I think it was in our discussions about rugby that I first heard him mention the "Taffia" - the so called 'mafia' who governed Welsh Rugby. Leading him to reflect on that wonderful observation of I know not whom, that; "the Welsh pray in Church on a Sunday and every other day of the week they prey on each other...".
After Aberdare Grammar and Neath, he played at university and then in Coventry for what was then one of the stronger English teams; then the war came. At the end of the war he found himself in Japan; at this point he played in a Combined Services team against the 'Anzaks' - New Zealand and Australia. This was the closest that he would get to an international cap, but who knows what would have happened if it hadn't been for the War?
After the war he played for Chester for a while before leaving for Africa. I still remember my mother taking me to see him play when we lived in Malawi. She hated the game ("too violent") but probably took me because this was one of his last games. I don't remember much of course - faded blue shirts and a bone hard pitch with the scrum kicking up dust, a white paling fence around the pitch and siting in a small grandstand. By this time he was 49 and playing in the scrum as a flank forward.
When we returned to England he became a spectator rather than a player. He took me to see Oxford University at the 'Parks' in Oxford play the touring New Zealanders, the Australians and the Stanley's Invitation XV. Here I saw the great Barry John (one of a long line of Welsh number 10's) and the huge second row, Peter Whiting of New Zealand who, before the kick off, came down to the touchline under the posts, jumped up and touched the cross bar.
A long time later I took him to see England play the Netherlands at the Huddersfield Town football stadium, prior to one of the world cup competitions. It ended 110-0; in spite of the score he was impressed with the physicality of the players and highly amused when the crowd (this is Rugby League territory) booed at the minority who sang the England rugby union anthem "Swing Low Sweet Chariot"! I was able to take my daughter Hannah a number of times and my son Bryn to see Great Britain playing Australia and new Zealand in rugby league test matches at the same stadium a few years running after that.
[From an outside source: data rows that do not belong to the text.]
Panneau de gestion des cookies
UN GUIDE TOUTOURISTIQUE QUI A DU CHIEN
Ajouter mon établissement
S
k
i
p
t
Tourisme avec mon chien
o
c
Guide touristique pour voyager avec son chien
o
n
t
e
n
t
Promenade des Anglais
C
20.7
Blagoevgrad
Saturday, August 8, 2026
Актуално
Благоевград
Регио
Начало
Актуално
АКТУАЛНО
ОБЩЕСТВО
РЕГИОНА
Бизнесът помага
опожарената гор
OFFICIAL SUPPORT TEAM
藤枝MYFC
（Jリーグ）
He also loved rugby league. The thirteen man version of the game is one of the hardest sports in the world and the players have great ball handling skills and enormous physical toughness. At least he could see rugby league on television (rugby union at club level was hardly ever screened) and I remember watching it with him on rainy weekends, on our black and white TV with the famous Eddie Waring commentating.
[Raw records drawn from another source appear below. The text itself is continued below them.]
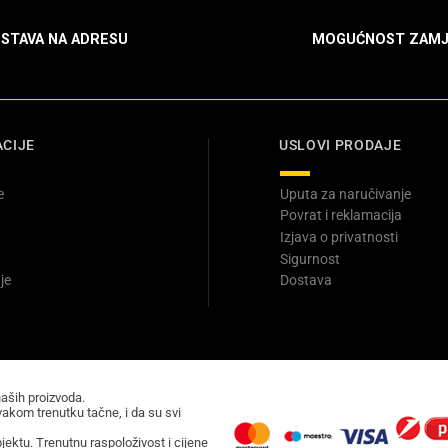
STAVA NA ADRESU
MOGUĆNOST ZAMJ
CIJE
USLOVI PRODAJE
e
Uputa za naručivanje
Povrat i reklamacija
Izjava o privatnosti
Sigurnost
je
Dostava
naših proizvoda.
akom trenutku tačne, i da su svi
ektu. Trenutnu raspoloživost i cijene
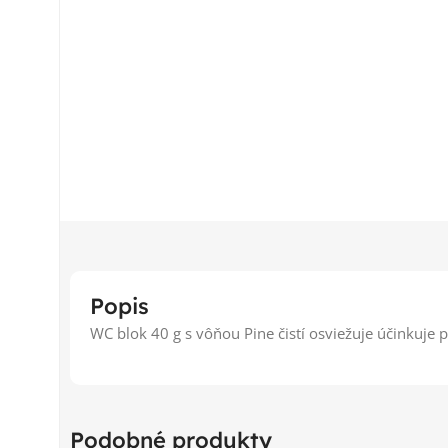
Popis
WC blok 40 g s vôňou Pine čistí osviežuje účinkuj
Podobné produkty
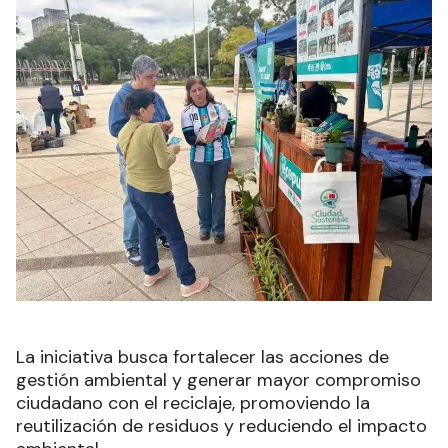
La iniciativa busca fortalecer las acciones de
gestión ambiental y generar mayor compromiso
ciudadano con el reciclaje, promoviendo la
reutilización de residuos y reduciendo el impacto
We used to kick and pass a ball to each other in the garden. Once, when I must have been 14 or 15 (and he would have been around 60), he told me to run the ball past him. I was playing first XV rugby when I left school and was no slouch. I dummied and side stepped but to no avail and he literally took me out with a full blooded tackle that stopped me in my tracks and sent me flying backwards. By the time I got back to my feet he was sauntering off to do more gardening. I got an insight then into what a hard and uncompromising player he must have been.
Well, I have to dedicate the most recent Wales Grand Slam to the 'Old man'. I am sure he is up there smiling broadly!
I remember my father telling me about the Aberdare Grammar first XI rugby tour. He was captain and was not a big drinker. He described how the team were in Fishguard (which is a port with ferries to Ireland). At some point they had been drinking all night and the front row decided to 'walk' to Ireland, descending down the stone steps on the harbour and entering the water. Sober, he had to wade in and cajole them back onto dry land (because at least one of them couldn't swim!).